Narrow the data below down to the lines containing "SilkS".

* * *

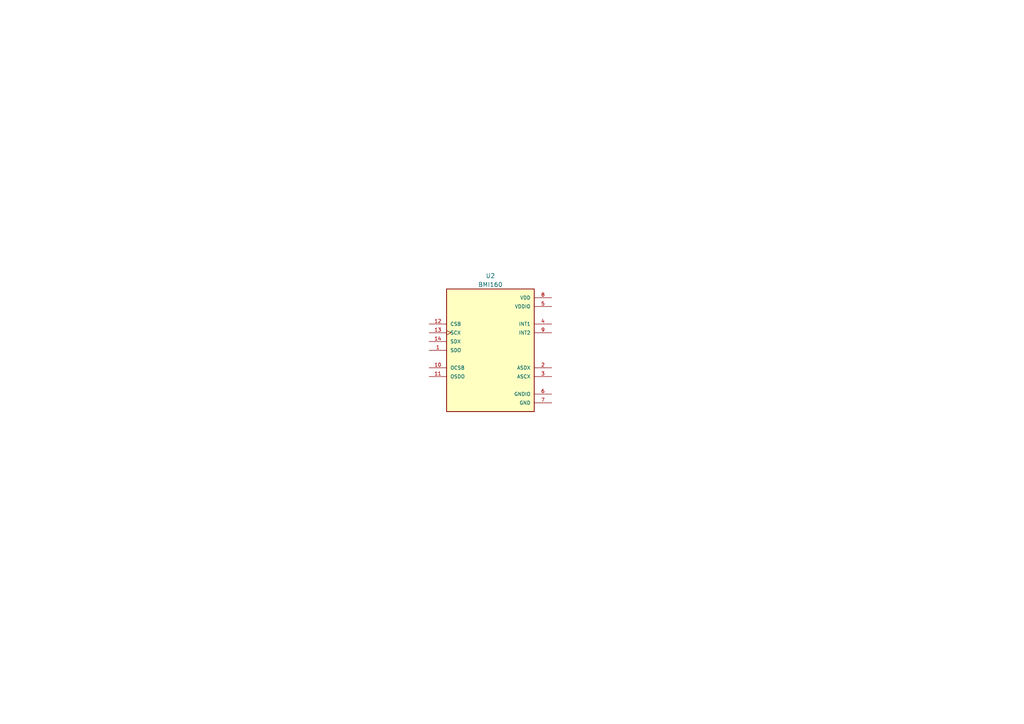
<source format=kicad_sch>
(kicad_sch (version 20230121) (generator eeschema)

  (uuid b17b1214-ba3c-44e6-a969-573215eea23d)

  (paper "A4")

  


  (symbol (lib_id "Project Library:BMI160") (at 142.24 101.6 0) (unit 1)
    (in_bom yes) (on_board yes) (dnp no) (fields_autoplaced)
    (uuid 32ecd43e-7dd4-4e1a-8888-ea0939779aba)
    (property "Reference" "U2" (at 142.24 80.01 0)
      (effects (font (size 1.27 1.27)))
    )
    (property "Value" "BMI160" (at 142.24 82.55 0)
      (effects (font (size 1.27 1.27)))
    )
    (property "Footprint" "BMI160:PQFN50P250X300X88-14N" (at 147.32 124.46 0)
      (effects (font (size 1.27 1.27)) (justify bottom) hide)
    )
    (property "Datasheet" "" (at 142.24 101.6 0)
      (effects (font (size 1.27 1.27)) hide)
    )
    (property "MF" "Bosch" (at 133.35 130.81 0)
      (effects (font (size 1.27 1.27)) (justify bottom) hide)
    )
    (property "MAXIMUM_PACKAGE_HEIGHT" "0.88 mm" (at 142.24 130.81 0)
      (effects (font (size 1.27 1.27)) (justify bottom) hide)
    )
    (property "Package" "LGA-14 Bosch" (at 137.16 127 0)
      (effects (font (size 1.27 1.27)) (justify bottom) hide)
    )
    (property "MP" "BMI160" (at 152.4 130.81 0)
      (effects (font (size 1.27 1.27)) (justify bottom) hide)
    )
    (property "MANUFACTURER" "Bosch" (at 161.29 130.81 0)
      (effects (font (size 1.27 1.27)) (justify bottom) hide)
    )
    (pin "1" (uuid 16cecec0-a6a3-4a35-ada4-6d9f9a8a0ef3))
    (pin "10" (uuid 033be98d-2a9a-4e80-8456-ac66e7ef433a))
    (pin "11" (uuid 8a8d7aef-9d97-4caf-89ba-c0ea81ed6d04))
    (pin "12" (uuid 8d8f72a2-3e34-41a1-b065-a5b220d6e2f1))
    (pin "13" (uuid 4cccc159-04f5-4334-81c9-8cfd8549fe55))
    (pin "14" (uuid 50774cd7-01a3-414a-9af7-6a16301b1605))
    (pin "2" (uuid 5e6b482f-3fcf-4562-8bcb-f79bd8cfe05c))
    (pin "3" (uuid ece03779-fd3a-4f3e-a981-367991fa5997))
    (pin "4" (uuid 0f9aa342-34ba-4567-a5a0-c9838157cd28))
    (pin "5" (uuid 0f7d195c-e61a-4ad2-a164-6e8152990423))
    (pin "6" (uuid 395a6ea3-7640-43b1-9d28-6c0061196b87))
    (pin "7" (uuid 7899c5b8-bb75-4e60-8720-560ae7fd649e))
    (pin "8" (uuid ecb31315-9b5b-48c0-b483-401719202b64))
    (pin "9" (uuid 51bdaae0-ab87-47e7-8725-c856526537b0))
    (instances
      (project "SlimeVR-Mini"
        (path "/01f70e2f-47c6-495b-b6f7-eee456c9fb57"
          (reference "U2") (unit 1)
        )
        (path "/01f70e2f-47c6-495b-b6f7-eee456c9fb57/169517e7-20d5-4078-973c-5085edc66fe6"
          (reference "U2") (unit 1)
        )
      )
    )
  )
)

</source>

* * *

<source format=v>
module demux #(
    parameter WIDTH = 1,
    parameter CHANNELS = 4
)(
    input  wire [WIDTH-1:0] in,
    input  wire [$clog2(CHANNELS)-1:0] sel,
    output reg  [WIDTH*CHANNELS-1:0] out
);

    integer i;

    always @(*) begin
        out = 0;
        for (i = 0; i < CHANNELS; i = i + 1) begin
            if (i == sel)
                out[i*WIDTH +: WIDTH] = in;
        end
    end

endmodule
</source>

* * *

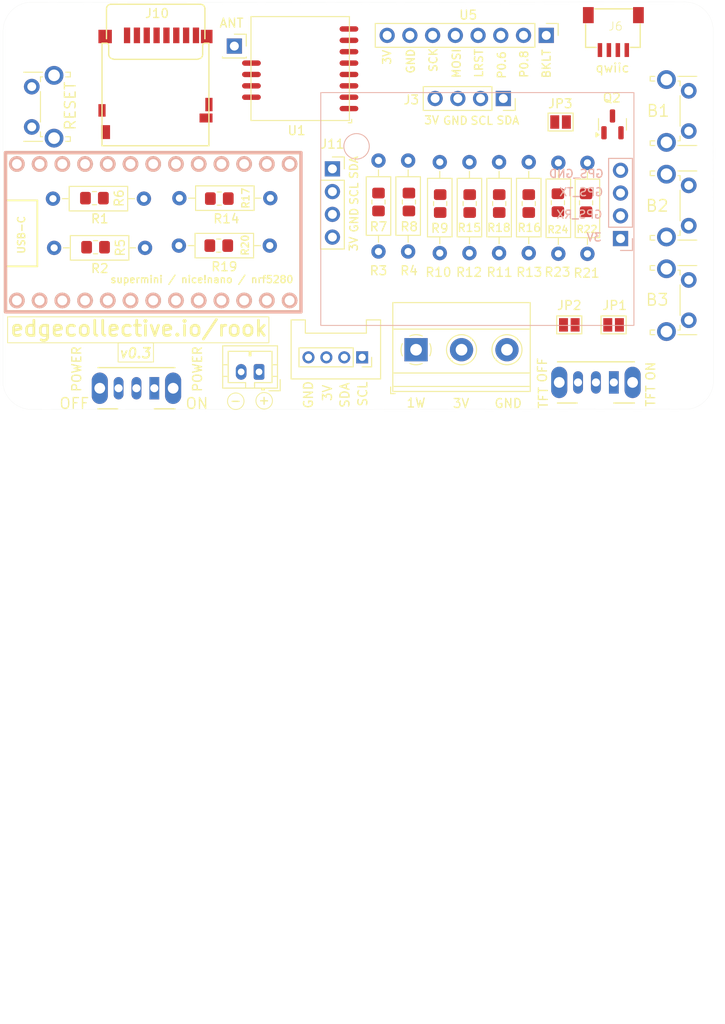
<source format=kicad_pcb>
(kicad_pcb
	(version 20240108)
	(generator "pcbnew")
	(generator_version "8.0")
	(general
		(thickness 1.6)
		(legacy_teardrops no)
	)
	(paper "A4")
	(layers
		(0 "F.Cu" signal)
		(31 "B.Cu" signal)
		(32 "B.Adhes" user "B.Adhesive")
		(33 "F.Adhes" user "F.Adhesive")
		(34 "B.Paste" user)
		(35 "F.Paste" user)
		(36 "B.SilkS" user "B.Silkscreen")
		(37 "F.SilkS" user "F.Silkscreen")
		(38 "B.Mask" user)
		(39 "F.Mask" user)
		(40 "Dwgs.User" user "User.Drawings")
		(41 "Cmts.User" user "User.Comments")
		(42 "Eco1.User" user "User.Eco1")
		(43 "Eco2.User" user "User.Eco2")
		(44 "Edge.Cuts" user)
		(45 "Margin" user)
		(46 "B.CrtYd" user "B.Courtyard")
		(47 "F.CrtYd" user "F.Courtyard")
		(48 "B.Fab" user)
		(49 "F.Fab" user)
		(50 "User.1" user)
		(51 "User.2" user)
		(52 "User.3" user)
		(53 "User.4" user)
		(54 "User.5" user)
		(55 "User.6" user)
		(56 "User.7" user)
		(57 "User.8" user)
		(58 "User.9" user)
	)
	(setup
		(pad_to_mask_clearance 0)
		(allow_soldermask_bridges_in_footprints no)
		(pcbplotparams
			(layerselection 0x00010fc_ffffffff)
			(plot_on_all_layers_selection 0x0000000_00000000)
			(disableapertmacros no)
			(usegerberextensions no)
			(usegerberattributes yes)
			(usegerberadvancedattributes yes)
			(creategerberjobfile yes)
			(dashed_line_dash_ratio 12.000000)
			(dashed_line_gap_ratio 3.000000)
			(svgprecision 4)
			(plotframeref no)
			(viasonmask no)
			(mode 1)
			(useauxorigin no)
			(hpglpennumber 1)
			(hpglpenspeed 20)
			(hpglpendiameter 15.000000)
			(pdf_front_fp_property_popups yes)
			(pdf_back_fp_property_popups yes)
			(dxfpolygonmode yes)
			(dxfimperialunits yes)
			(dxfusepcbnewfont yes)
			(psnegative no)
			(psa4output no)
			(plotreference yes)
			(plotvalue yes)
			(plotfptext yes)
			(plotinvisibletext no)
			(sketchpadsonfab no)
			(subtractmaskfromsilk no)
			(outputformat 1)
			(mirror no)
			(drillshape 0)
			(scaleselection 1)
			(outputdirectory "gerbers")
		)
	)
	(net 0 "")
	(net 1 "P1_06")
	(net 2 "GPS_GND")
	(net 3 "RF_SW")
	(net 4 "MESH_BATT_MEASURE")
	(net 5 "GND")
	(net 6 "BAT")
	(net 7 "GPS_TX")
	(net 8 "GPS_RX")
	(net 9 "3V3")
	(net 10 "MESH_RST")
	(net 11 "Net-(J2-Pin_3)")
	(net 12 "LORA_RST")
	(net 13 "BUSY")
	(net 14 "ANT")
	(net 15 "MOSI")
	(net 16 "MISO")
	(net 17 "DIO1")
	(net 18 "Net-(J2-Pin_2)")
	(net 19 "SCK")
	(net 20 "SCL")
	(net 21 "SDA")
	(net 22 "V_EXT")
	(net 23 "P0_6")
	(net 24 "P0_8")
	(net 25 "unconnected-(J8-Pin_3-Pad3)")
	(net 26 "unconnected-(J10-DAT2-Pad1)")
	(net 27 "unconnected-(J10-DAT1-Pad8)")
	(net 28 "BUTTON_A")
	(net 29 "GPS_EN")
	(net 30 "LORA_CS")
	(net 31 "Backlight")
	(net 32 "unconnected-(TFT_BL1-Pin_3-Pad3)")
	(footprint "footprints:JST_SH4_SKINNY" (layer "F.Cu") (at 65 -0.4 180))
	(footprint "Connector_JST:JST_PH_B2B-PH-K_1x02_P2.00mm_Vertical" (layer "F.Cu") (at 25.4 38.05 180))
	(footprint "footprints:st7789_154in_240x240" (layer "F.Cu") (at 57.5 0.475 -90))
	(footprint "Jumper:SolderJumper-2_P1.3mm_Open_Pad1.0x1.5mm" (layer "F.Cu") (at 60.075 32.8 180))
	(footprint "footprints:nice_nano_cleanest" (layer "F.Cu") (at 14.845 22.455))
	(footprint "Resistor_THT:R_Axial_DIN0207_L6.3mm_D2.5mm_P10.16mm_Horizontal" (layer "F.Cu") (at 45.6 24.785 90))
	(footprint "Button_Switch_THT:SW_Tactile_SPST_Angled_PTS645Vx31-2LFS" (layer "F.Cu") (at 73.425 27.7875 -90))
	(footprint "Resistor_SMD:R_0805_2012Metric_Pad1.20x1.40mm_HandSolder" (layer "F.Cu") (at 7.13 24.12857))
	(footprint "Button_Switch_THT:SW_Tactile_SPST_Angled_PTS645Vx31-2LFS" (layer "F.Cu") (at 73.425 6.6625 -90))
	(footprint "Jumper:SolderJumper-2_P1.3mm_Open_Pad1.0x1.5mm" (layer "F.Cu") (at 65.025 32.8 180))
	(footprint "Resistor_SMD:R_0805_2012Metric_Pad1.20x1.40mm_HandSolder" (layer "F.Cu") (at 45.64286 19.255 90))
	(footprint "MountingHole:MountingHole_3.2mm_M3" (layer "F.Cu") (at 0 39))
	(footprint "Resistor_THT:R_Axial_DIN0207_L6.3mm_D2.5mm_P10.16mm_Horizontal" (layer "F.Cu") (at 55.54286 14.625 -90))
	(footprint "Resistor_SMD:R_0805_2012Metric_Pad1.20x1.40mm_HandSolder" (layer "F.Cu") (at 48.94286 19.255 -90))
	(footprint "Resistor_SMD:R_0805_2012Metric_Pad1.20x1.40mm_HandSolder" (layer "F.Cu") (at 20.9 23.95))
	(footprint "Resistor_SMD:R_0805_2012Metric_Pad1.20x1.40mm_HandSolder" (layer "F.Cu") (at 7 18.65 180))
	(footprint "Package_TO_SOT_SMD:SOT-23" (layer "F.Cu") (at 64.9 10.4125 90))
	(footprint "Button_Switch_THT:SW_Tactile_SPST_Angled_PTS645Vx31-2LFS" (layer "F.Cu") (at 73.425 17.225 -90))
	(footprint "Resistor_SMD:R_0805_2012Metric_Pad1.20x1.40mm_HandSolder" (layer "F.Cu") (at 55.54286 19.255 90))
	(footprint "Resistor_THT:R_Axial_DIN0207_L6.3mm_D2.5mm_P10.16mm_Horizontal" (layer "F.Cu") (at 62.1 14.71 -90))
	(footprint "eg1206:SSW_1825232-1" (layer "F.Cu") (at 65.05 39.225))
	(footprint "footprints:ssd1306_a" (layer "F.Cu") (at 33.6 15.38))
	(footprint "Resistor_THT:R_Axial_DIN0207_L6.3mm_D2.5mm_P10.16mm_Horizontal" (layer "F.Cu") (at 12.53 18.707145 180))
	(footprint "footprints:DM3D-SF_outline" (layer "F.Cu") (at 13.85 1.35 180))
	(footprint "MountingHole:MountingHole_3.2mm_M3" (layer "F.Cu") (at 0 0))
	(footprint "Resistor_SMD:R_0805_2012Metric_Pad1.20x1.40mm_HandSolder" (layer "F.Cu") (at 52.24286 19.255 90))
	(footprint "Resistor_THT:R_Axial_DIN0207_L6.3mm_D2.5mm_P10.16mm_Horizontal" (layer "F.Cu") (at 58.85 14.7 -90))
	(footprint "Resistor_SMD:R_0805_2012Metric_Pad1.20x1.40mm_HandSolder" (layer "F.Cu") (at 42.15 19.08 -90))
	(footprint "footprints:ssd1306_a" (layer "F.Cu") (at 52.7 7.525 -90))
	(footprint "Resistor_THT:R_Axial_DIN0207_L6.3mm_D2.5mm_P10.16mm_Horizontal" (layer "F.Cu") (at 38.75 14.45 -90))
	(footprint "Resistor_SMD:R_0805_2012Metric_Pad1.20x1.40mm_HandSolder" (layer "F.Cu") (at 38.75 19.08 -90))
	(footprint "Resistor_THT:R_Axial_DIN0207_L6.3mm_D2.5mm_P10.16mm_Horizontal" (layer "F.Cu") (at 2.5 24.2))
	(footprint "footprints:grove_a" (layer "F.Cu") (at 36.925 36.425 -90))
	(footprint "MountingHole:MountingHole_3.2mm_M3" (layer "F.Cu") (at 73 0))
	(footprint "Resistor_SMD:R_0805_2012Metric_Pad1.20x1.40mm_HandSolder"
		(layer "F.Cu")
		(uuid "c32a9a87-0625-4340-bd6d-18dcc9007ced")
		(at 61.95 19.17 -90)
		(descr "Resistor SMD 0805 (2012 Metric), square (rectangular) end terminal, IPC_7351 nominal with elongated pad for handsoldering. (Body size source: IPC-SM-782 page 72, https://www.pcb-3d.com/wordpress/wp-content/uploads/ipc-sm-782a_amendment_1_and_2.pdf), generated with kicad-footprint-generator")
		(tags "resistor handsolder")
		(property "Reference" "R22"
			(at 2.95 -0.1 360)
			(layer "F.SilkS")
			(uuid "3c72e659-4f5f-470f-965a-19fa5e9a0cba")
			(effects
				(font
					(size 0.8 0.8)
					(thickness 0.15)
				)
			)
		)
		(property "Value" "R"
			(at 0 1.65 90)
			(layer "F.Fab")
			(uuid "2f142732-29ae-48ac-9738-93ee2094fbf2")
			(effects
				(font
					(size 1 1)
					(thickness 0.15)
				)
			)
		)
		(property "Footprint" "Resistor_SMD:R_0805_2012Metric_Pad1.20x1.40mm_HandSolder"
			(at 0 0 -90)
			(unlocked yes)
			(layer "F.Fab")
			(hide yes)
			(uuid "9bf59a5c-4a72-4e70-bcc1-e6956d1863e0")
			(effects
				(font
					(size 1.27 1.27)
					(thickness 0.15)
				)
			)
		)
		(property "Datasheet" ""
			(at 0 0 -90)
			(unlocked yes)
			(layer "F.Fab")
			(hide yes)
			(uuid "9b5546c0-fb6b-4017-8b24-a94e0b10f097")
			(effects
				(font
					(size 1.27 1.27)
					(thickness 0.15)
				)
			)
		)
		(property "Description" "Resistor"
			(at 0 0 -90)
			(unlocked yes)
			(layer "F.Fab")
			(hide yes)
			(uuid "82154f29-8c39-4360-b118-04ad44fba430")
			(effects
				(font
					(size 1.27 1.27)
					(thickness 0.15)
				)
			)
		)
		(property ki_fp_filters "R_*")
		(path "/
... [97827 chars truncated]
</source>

* * *

■ Written answer:
		(36 "B.SilkS" user "B.Silkscreen")
		(37 "F.SilkS" user "F.Silkscreen")
			(layer "F.SilkS")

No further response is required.